He shifted his focus to those teams he has been a member of during his lifetime. Miller, who started on the varsity football, basketball and baseball teams and who participated in academic and musical teams, said the “most successful” and “most enjoyable” team was the team of the class of 2013.
Citing nationally syndicated financial analyst Dave Ramsey, Miller compared a successful team to those traveling on a hypothetical bus with the same goal of being successful but with many different aspirations.
“The positive attitudes and caring personas displayed by our team of 2013 are undoubtedly noticeable while walking through the classrooms and halls,” Miller said. “All of these different people sitting in their perfect spot on our bus of roles, working together and accepting each other’s talents and abilities created an atmosphere where anything was possible and where dreams could begin to be founded.
“After graduation, we will step out of this bus, but look forward to the day when you will step into the next bus of future teammates and realize that you are sitting in your perfect seat,” he said. “Seats full of doctors and lawyers and business people and engineers, mothers and fathers and leaders in all walks of life. O happy day when that time comes.”
Salsbury, whose sister, Alexis, addressed her classmates three years ago as one of the five valedictorians, thanked her sister and her parents for helping her to overcome each obstacle in her life.
“Life is an amazing journey,” Salsbury said. “It is filled with remarkable adventures but every worthwhile adventure includes obstacles.
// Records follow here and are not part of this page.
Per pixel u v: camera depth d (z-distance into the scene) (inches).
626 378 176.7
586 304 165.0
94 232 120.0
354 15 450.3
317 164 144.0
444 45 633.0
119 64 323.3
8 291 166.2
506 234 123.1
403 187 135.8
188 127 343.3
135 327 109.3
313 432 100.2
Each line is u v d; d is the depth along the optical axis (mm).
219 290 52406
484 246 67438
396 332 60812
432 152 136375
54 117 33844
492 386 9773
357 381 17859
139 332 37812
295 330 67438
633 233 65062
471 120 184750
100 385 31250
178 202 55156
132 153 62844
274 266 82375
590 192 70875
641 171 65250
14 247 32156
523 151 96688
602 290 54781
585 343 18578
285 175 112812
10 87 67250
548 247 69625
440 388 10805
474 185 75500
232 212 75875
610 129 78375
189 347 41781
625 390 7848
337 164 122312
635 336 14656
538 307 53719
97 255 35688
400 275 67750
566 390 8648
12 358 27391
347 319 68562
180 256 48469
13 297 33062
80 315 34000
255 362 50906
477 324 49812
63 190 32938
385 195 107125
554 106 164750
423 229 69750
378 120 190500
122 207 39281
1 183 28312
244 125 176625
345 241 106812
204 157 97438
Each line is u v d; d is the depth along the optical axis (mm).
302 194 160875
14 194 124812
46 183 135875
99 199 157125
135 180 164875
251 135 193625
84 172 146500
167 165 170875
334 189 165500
Sometimes the obstacles are like mountains — tall, daunting and seemingly indestructible. They test our courage, our strength and our determination.”
For her fellow seniors, she outlined the obstacles they have tackled including tying their shoes and opening their milk cartons in kindergarten, but they mastered these mountains in their own way and “not one of us here today, in the graduating class of 2013, sat down at the foot of the mountain, gave up and admitted defeat.”
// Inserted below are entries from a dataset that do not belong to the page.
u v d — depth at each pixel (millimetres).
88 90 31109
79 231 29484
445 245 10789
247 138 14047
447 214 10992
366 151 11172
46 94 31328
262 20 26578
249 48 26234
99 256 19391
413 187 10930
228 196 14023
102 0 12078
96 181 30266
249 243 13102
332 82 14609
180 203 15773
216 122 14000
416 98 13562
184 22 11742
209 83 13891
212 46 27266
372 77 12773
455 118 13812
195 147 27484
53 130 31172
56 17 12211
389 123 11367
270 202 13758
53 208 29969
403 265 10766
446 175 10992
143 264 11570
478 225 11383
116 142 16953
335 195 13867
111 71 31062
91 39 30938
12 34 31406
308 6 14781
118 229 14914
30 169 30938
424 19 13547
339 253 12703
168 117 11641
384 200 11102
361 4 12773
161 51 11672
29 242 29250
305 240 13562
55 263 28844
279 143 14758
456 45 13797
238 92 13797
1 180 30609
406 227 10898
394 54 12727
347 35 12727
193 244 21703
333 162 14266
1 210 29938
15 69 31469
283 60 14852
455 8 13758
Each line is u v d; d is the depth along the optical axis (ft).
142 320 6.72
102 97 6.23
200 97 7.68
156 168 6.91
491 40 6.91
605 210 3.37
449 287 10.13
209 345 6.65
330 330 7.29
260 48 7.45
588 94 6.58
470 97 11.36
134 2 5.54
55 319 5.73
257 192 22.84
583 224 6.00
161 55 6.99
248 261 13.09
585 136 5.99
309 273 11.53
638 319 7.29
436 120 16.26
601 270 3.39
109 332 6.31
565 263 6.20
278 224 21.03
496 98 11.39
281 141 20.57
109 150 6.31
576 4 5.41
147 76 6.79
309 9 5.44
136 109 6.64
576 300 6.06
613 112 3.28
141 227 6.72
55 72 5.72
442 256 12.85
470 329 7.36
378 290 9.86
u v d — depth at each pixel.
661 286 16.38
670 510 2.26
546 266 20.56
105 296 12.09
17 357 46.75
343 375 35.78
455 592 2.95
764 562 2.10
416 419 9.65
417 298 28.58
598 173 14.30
She left them with another challenge.
“We are the next generation of leaders and in order to make our mark we must climb over, bust through or walk around the mountains that life presents us,” Salsbury said. “So class of 2013, let me be the first to encourage you as graduates to always keep climbing.”
Hager, who served as president of the Wapakoneta FFA and traveled to the Washington Leadership Conference this past summer, used a simulation dinner there where people were divided into four social classes — upper, middle, lower and disaster — and their meal was served accordingly with disaster group getting nothing and the lower class only beans and no utensils. The experience made his stomach churn.
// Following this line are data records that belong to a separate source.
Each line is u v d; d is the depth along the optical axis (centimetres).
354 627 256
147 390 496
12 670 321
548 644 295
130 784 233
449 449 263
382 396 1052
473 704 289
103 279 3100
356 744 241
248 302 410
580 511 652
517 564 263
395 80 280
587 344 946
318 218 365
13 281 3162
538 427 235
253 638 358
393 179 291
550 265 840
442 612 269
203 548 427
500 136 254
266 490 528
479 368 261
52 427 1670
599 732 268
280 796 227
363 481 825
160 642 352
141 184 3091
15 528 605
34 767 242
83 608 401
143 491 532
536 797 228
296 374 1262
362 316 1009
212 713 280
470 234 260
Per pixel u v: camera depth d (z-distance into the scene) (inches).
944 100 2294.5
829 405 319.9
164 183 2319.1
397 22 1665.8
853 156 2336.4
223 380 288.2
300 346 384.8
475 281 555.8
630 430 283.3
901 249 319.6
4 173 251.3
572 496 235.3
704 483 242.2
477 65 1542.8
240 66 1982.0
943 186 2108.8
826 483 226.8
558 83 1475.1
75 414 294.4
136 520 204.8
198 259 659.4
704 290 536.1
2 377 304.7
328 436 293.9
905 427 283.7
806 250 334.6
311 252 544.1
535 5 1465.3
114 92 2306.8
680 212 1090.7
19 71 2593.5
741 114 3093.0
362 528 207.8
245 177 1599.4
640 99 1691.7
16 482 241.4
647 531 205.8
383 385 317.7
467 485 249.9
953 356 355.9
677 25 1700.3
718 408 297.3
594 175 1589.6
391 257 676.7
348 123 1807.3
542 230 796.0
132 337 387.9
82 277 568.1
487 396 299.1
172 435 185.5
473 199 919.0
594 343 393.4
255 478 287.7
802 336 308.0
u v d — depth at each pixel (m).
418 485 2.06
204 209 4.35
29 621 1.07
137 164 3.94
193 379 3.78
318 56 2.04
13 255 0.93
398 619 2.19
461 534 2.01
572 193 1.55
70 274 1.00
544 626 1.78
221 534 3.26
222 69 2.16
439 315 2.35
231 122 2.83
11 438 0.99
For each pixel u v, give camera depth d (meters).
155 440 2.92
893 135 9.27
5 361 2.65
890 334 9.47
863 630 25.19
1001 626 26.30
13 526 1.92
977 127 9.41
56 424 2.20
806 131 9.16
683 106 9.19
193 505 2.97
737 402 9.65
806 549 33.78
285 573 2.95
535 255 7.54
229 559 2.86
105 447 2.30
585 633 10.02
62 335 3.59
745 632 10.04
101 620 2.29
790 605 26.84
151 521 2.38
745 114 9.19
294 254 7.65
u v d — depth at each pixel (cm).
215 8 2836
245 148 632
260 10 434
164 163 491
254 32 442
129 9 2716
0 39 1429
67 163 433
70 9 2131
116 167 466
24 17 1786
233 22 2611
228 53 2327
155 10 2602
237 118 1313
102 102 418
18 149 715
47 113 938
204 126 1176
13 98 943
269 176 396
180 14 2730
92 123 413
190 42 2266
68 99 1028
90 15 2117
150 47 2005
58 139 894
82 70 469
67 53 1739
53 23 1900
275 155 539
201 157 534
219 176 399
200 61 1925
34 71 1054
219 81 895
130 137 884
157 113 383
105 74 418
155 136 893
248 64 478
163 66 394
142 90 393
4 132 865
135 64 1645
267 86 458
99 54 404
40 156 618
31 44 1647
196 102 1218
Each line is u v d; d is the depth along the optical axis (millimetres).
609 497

“I told myself then and there that I would change my life to be more aware of those around me,” Hager said. “It is easy to get caught up in the small world of me instead of living in the big world of we.”
A quote from President Teddy Roosevelt helped him with the answer — “Do what you can, with what you have, where you are.”
Hager then spoke on the attributes of the greatest leader, Jesus Christ, who was a good servant as well as a great leader. He said to use Christ and parents as examples of sharing the work and leading the way.
“All in all, selflessness and sacrifice are necessary for service to those who are in need,” Hager told the class of 2013. “As we continue with our lives, wherever we may go, remember to serve. Regardless of your circumstances, this action is a crucial ingredient for a fulfilling life. Lead those who can learn from your actions and counseling — and always do what you can, with what you have, wherever you are.”
Board President Eric McKinniss explained the class could find the definition of success in Webster’s Dictionary, or for the computer savvy on Google or another search engine, but he said a real success is a person who has a dream and takes those small steps to achieve that goal.
Being from Wapakoneta, residents here know of Neil Armstrong and his successes, but they should not forget all the engineers, scientists and others who made the Apollo 11 mission a success.
While graduating from Wapakoneta High School is a success, each student needs to make all other days good days and to take the necessary small steps to make giant leaps.
Superintendent Keith Horner thanked the parents, teachers, staff and military personnel in the audience. He then urged the students, soon to be the district’s newest alumni, to do the same.
Pam Downing, a 1982 Wapakoneta High School graduate and now working at the Apollo Career Center, recognized the students who attended classes at the joint vocational school.